Kiai yang juga menjabat sebagai Ketua Umum Pengurus Besar Nahdlatul Ulama (PBNU) itu menambahkan, beberapa negara-negara di Timur Tengah mayoritas berpenduduk Islam, namun konflik tetap terjadi. Hal itu membuktikan bahwa agama saja tidak bisa menyatukan ummat. Karena itu, agama dan nasionalisme harus menyatu.

“Terbukti sekarang Afghanistan seratus persen penduduknya Muslim, Somali seratus persen Muslim, tapi perang terus selama puluhan tahunkarena tidak punya komitmen wataniyah, tidak punya komitmen kebangsaan untuk menjaga keutuhan negerinya,” ungkapnya.

Menurut Kiai Said, semangat beragama harus diperkuat dengan semangat kebangsaan.
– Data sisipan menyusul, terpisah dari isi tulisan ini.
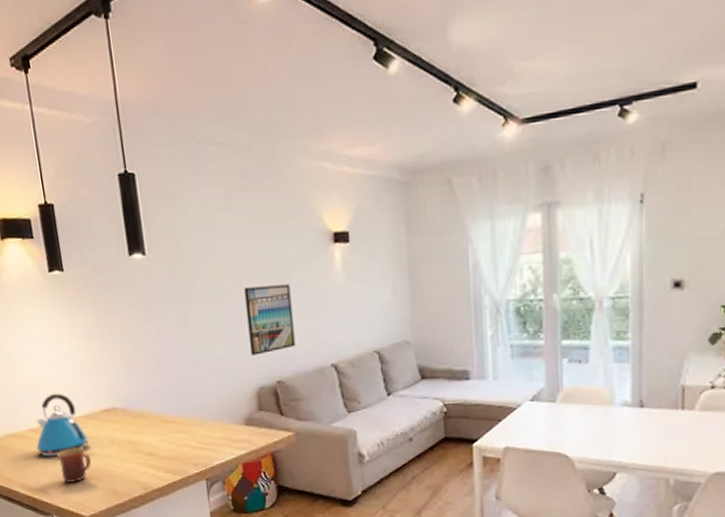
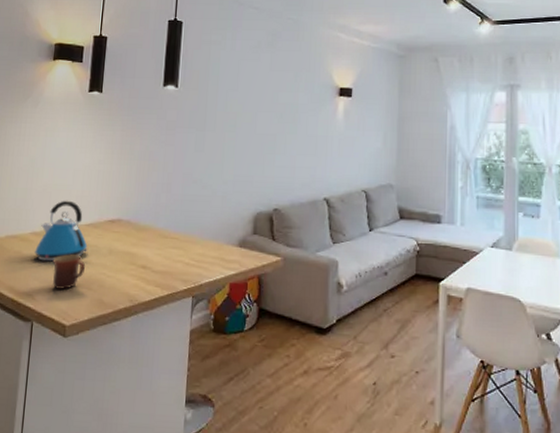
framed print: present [244,284,296,356] -> none [255,124,298,184]

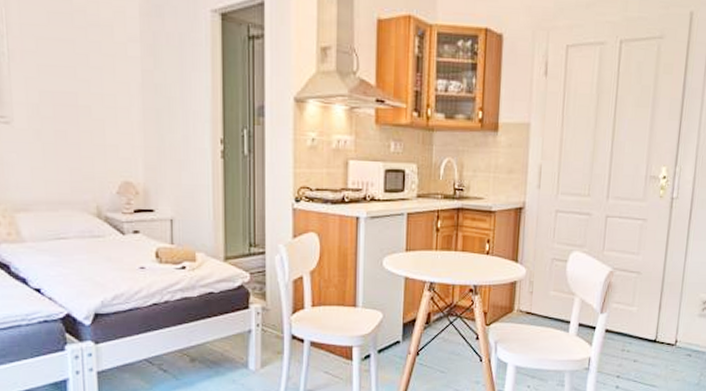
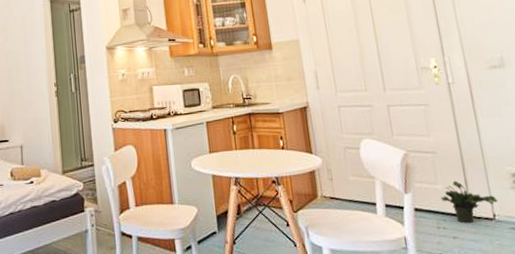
potted plant: none [633,303,684,347] -> present [441,180,498,223]

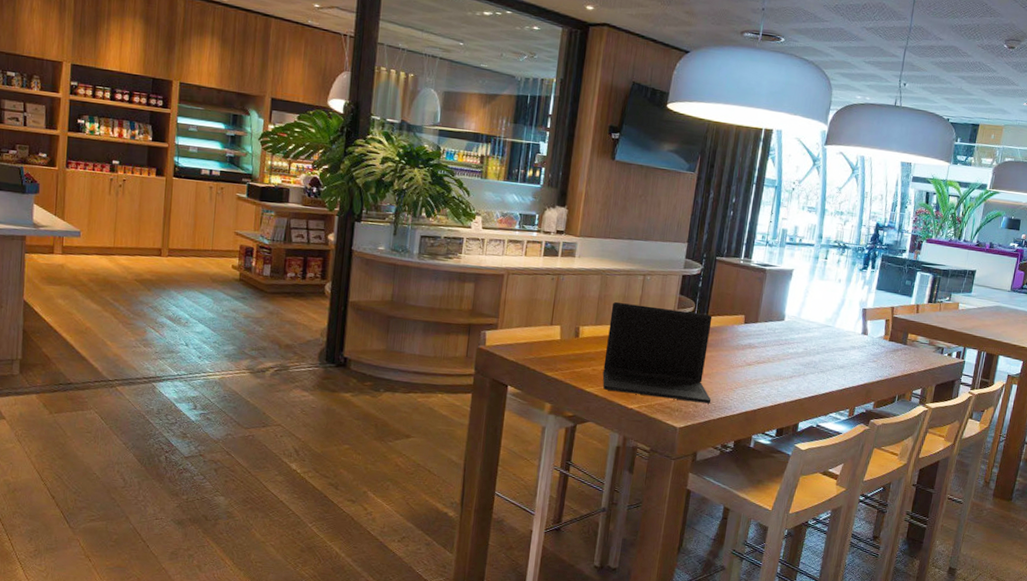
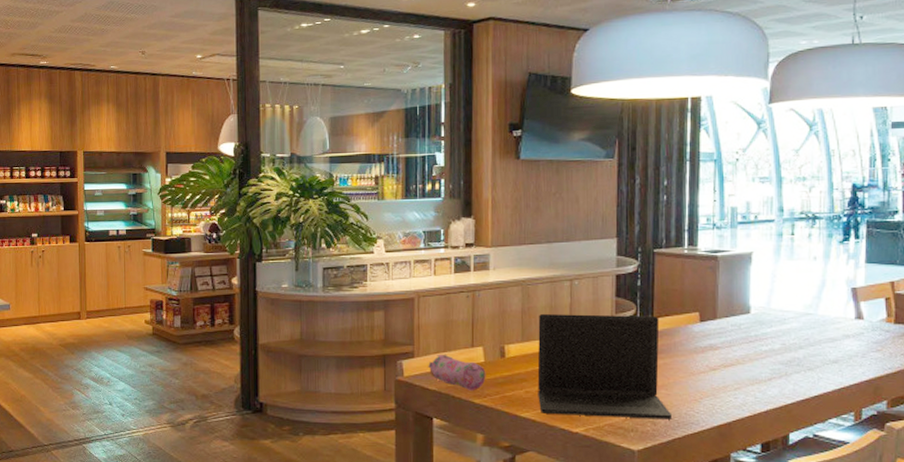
pencil case: none [509,328,561,365] -> present [428,354,486,391]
Agama tanpa nasionalisme terbukti tidak mampu menyatukan ummat, sebaliknya nasionalisme tanpa agama tidak memiliki nilai-nilai. Karena itu, agama dan nasionalisme tidak bisa dipisahkan.

“Islam saja belum bisa menyatukan ummat, harus diperkuat dengan semangat wataniyah, semangat kebangsaan. Nasionalisme akan menjadi kering, tidak punya nilai, kalau tidak diisi nilai-nilai spirit agama. Oleh karena itu, Islam dan nasionalisme jangan dipertentangkan,” pungkasnya.